Optimal Control of Double Integrator with Dynamic Programming

I showed in my last blog post how LQR control can stabilize a cart pole around its unstable fixed point.

However, LQR control doesn’t help to swing the cart pole up into the balance point from states which are far away from the fixed point.

The underactuated robotics course discusses energy pumping techniques, to add or remove energy from the system until it reaches the homoclinic orbit (the trajectory which passes through the unstable fixed point) - and when the state is near the fixed point the fixed control scheme is switched to LQR control.

The course shows an alternate approach - using dynamic programming to algorithmically find the time-minimal optimal control from any position in the state-space. The lectures and homework shows an example of the dynamic programming algorithm on the double integrator system, and I replicated this in C# to get confidence that I had understood and implemented the algorithm correctly.

The animations show how the optimal control, and the cost function, are iterated to the converged solution, via value iteration:



One thing that took me a while to figure out, and I didn’t see straight away from the notes, is that as this is an infinite horizon problem, the gamma term is necessary in adding to the previous cost.

A sample trajectory using the analytical solution is shown here: /blog/2016-10-01-optimal-control-of-double-integrator-with-dynamic-programming/images/trajectory_analytical.png Using the dynamic programming approach for a state space discretized in x between -10 and 10 with 49 grid and x_dot discretised between -5 and 5 with 49 grid points gives the following:


The trajectory does reach the set point, but it is skewed from the analytical solution, and the acceleration isn’t at -1 on the approach to the target, but is somewhere between -1 and 0.

This is because of the discretisation, the grid points around the switching surface are too large, so the values are being interpolated where they should be saturated at 1 or -1. Changing the state space to be more focused on this trajectory (x between -5 and 5, and x_dot between -2.5 and 2.5) with 199 points, gives a result much closer to the analytical solution:


I haven’t yet coded this up for the cart pole problem, the core of the algorithm is the same, but with more dimensions.
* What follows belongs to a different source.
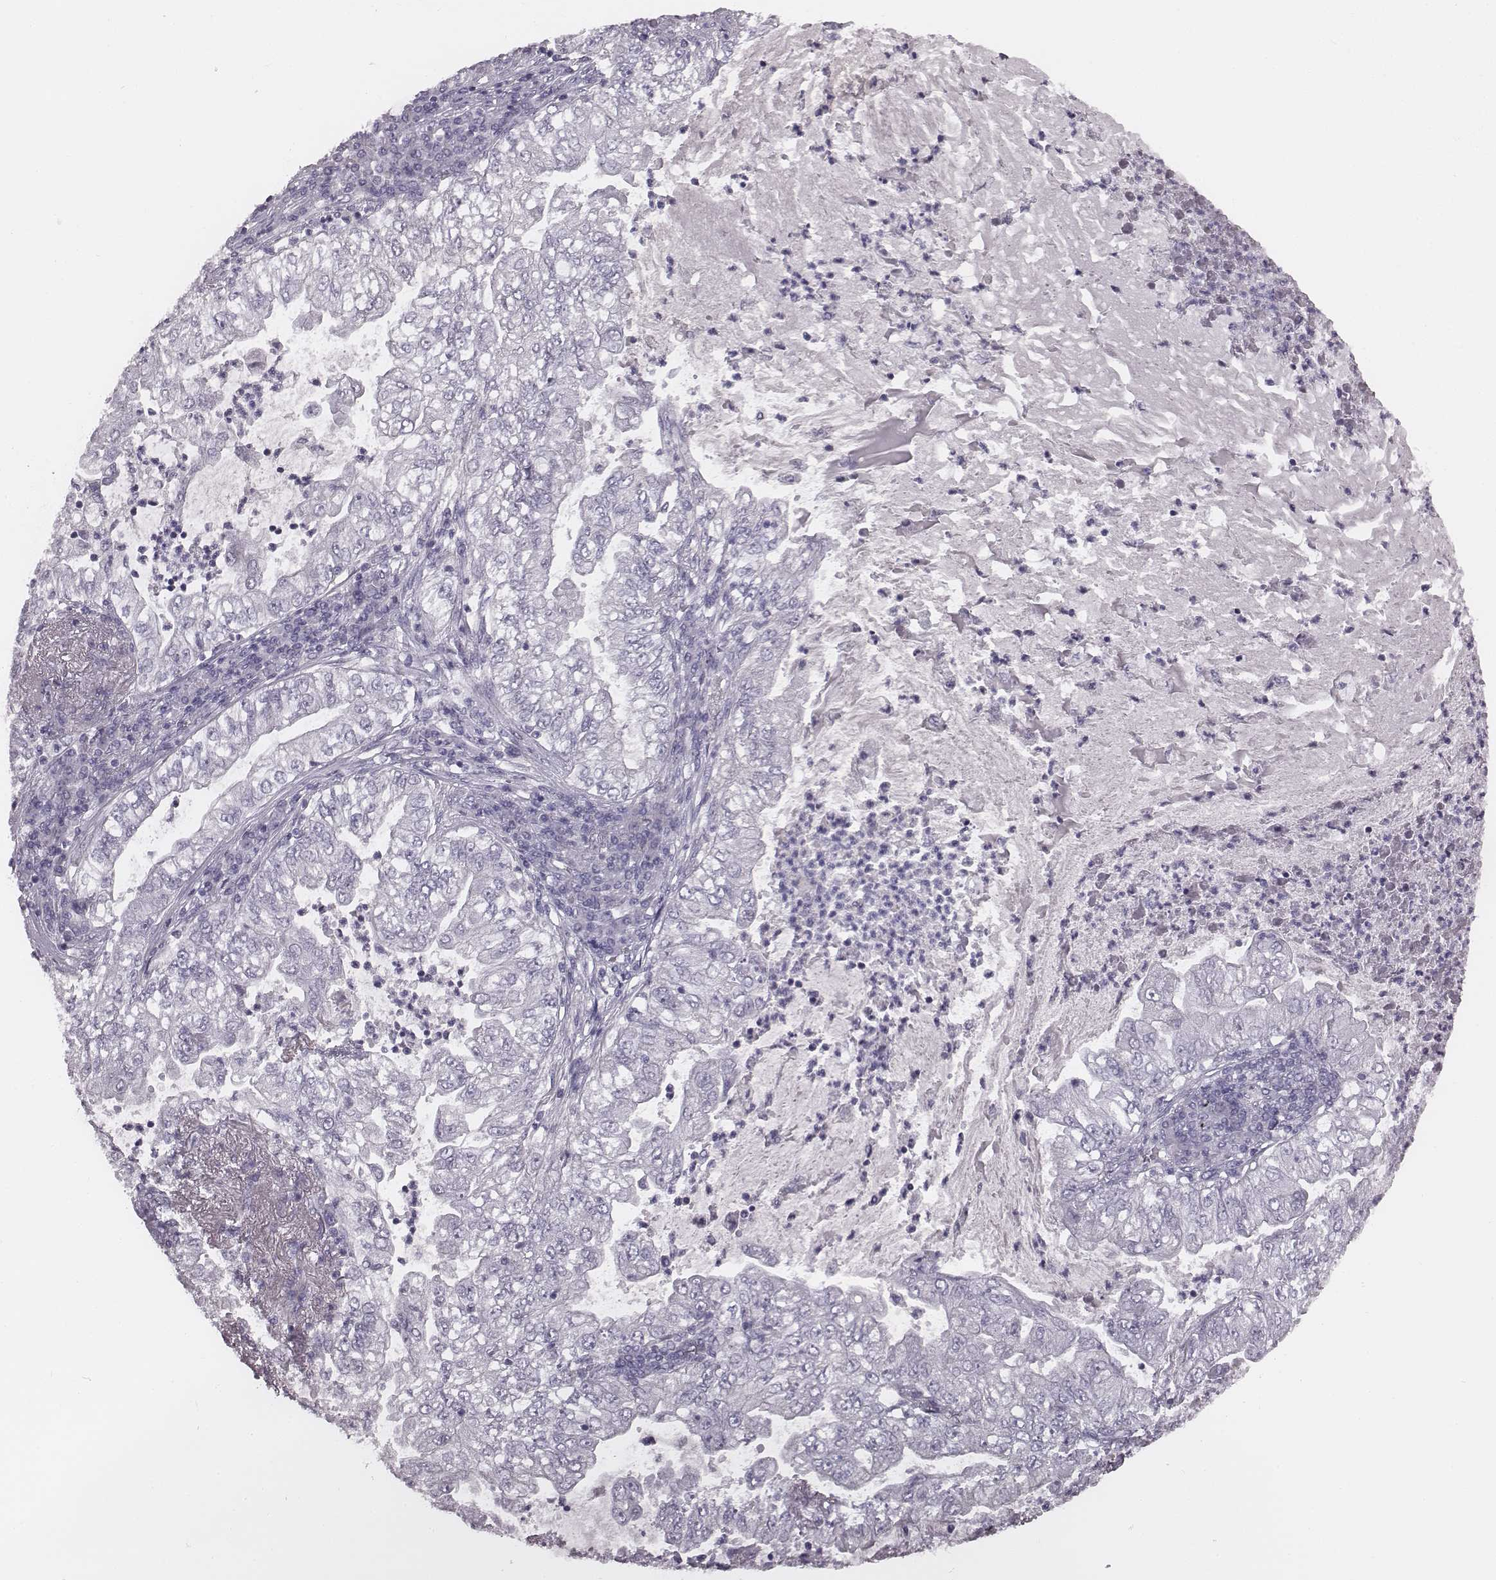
{"staining": {"intensity": "negative", "quantity": "none", "location": "none"}, "tissue": "lung cancer", "cell_type": "Tumor cells", "image_type": "cancer", "snomed": [{"axis": "morphology", "description": "Adenocarcinoma, NOS"}, {"axis": "topography", "description": "Lung"}], "caption": "A photomicrograph of lung cancer stained for a protein shows no brown staining in tumor cells.", "gene": "PDE8B", "patient": {"sex": "female", "age": 73}}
The only real part of the algorithm that changes is the volumetric interpolation. I don’t want to recreate Python’s ndarray in C#. I might look at a C++ implementation using Eigen’s tensor class.

The code is here: https://github.com/taumuon/robotics/tree/master/underactuated_notes/DoubleIntegratorDynamicProgramming

The next topic to investigate is reinforcement learning (the solution in Drake uses a Markov Decision Process).